Maybe more recent context is worth considering too. The value of significant dot com business is astounding, and sometimes they are floated having not ever returned a profit.


Markets are not scared of long term investments, even risky ones. The value of an investment is determined by the returns compared to other investments, and they are surprisingly low. Investors dying before it matures is not as much of a problem as you might think, because the value of their investment will have been increasing as it got closer to maturity. They can cash that in any time.

An interesting thing happens when we consider the viability of metal return missions. Metals like platinum, iridium, and gold are investments in their own right, and operate in the same market as all other investments. We can directly compare the cost of a mission to return some metals to a future option on those metals to see whether it is viable, because market effects cancel. That would give a figure of about $300-$400 million for a 10 ton return mission of those 3 metals over any timescale.

Not sure how serious you are..
I mean, sure, you can just drop it anywhere on Earth / we're pretty good at orbital calculations by now but if you want to do this in a way that gets you profit and not a massive lawsuit you don't want to play space billard from the asteroid belt to here.
I cannot provide any numbers but I think 'slowing it down and dropping it towards Earth' is WAY harder than it sounds.

What do you think is the profit margin for cleaning up space junk in leo?

It also requires you to know exactly what the weight and outer envelope of the returning vehicle. Constructing this (especially assuming that the exterior presumably comes from Earth) would almost certainly kill your profits. I'd assume that you would shave the asteroid until it was the shape you wanted (possibly with some ballast corrections) and then send it off to land in the Outback, Mohave, or similar.


Ships motor across the oceans slowly, but they're the preferred way of transporting most goods.

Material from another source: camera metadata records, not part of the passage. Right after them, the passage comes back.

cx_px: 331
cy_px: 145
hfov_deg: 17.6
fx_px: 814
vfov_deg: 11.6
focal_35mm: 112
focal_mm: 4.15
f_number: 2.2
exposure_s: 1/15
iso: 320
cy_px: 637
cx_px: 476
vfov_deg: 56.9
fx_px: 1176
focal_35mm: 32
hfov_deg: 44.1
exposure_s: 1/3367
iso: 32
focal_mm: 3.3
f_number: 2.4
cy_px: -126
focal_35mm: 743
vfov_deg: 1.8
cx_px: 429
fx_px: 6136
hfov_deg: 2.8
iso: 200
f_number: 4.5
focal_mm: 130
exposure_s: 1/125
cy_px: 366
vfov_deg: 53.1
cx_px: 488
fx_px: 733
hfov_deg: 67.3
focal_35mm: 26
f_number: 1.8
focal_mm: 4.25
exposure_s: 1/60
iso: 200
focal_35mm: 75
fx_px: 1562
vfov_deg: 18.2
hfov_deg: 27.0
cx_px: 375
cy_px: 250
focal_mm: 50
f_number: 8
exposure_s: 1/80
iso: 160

If I'd heard about that (entirely possible) I'd forgotten. I would hope that light sails could do better than that.

No, you're right, you do have to pay for the sails, as is usual for sails.

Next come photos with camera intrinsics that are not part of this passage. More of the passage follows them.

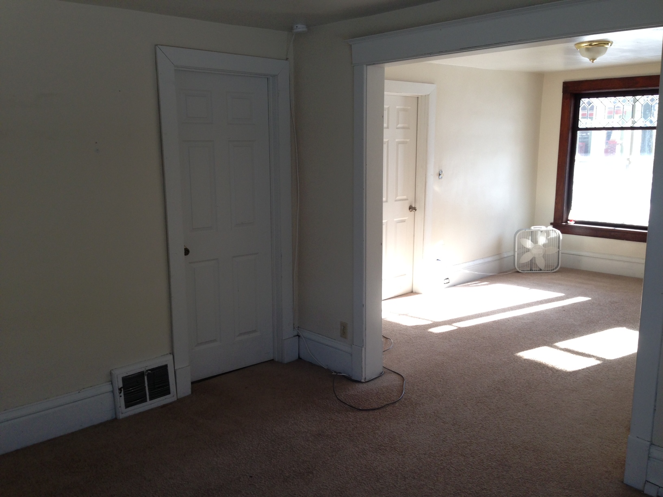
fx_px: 632
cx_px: 332
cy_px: 248
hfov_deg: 55.4
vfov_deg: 42.9
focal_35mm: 33
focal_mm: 4.13
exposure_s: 1/127
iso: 80
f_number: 2.4
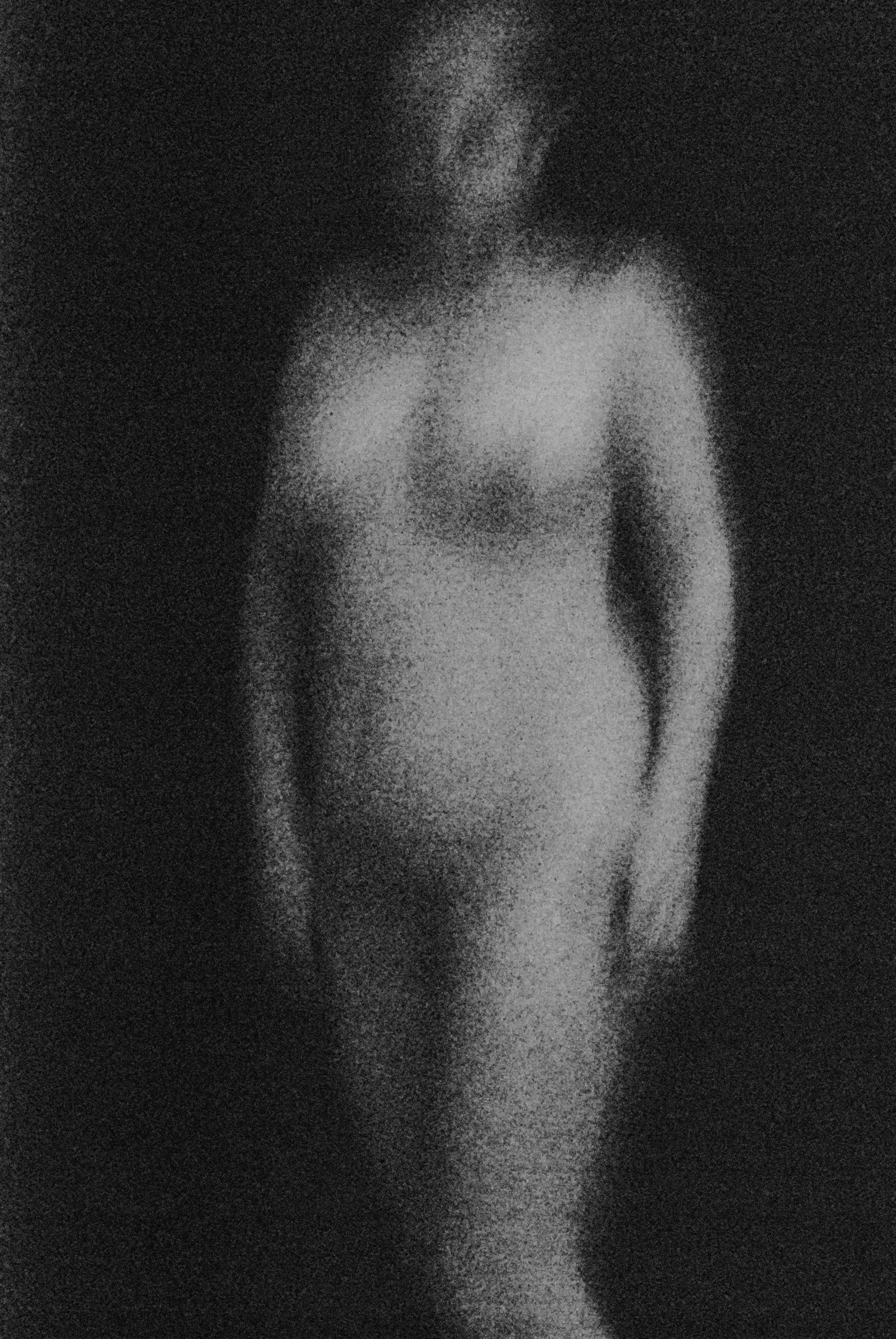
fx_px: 1563
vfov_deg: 46.3
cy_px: 670
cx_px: 448
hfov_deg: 32.0
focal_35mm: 42
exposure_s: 1/10
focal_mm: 28
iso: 3200
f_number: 4.5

Sails still exist, but few people are outfitting container ships with sails (although modern "sails" have been researched in the last few decades). Granted, the fuel they do use can be really nasty.

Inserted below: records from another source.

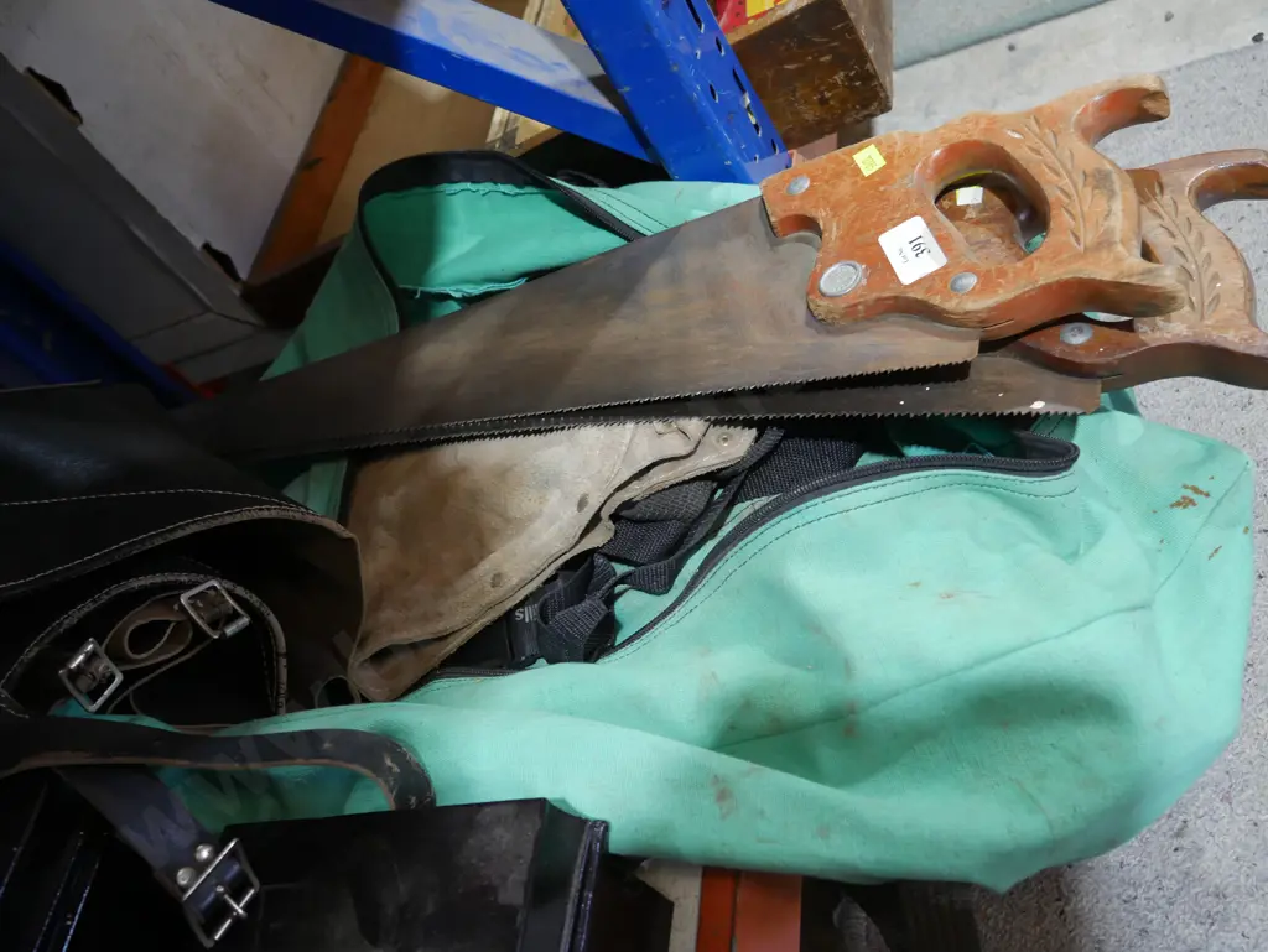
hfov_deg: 53.9
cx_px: 634
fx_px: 1246
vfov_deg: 41.8
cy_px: 476
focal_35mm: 34
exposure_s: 1/60
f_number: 4
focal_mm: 17
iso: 640
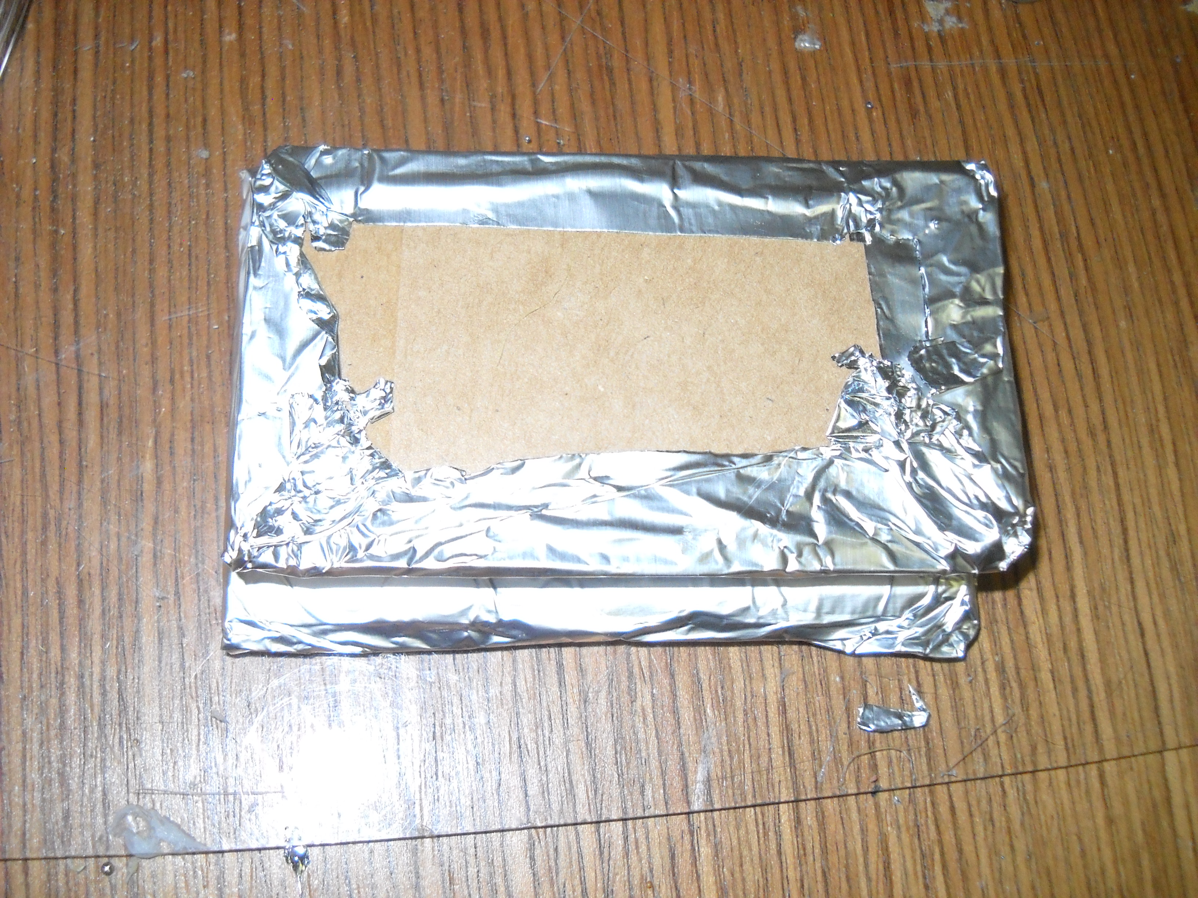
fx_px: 1419
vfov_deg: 35.1
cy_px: 449
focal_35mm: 41
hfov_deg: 45.8
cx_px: 599
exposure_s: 1/60
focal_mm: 6.72
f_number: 5.5
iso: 366
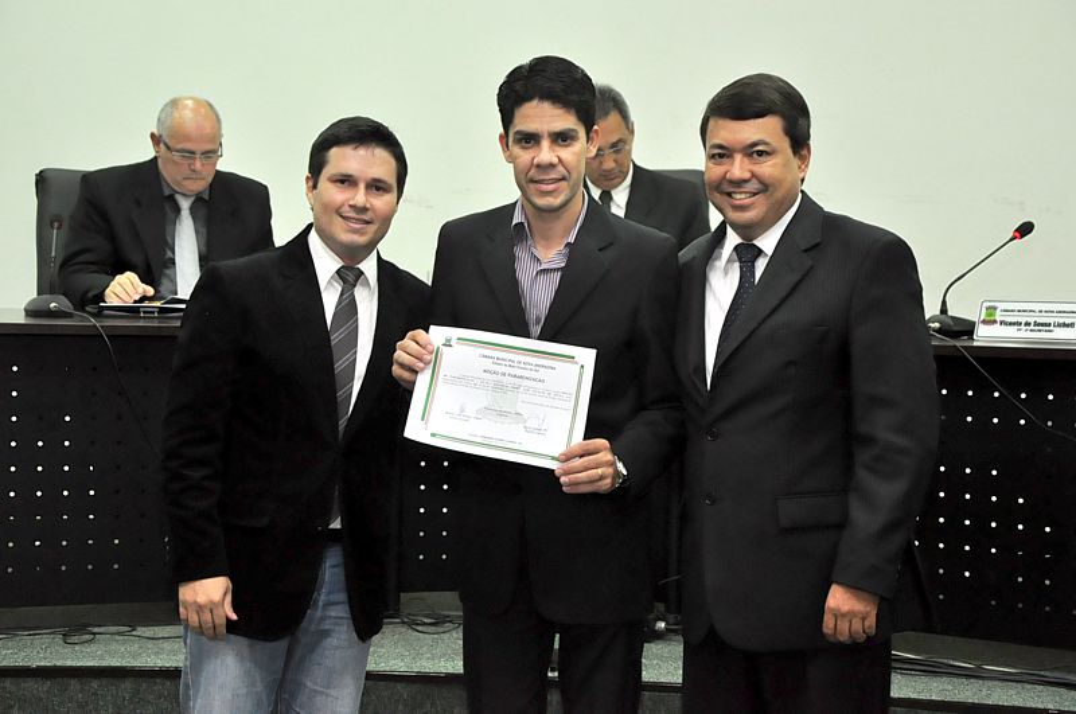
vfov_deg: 18.1
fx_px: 2238
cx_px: 538
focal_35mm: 75
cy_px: 357
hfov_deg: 27.0
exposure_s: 1/60
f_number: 5.6
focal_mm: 50
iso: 1600
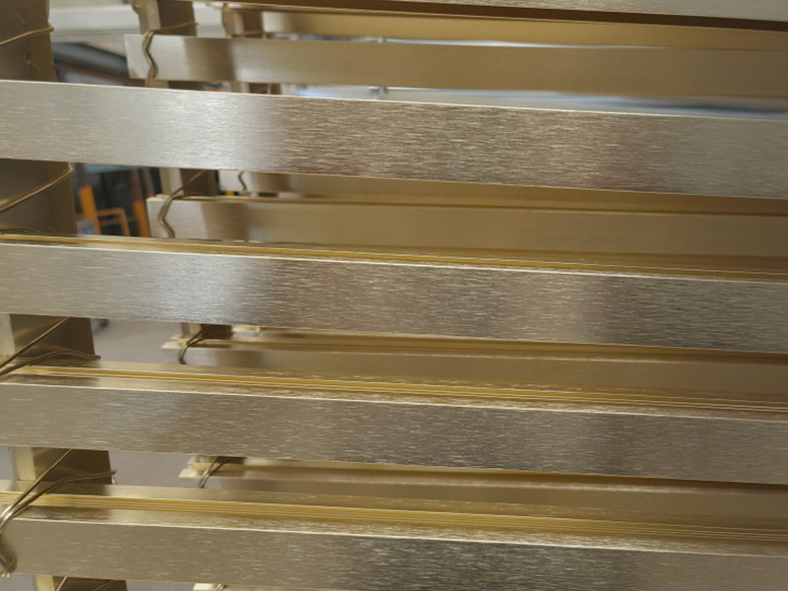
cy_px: 296
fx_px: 660
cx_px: 394
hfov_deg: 61.7
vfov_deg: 48.2
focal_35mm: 29
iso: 40
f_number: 2.2
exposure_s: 1/100
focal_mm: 4.15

An interesting thing happens when we consider the viability of metal return missions. Metals like platinum, iridium, and gold are investments in their own right, and operate in the same market as all other investments. We can directly compare the cost of a mission to return some metals to a future option on those metals to see whether it is viable, because market effects cancel. That would give a figure of about $300-$400 million for a 10 ton return mission of those 3 metals over any timescale.
So since we know launch costs are $60-100 million, and vehicle development is easily upwards of $200 million (and more likely a non-orbital launch and deep space craft with return capabilities is more likely in the $1-2 billion range), at least for the foreseeable future it is not economically viable.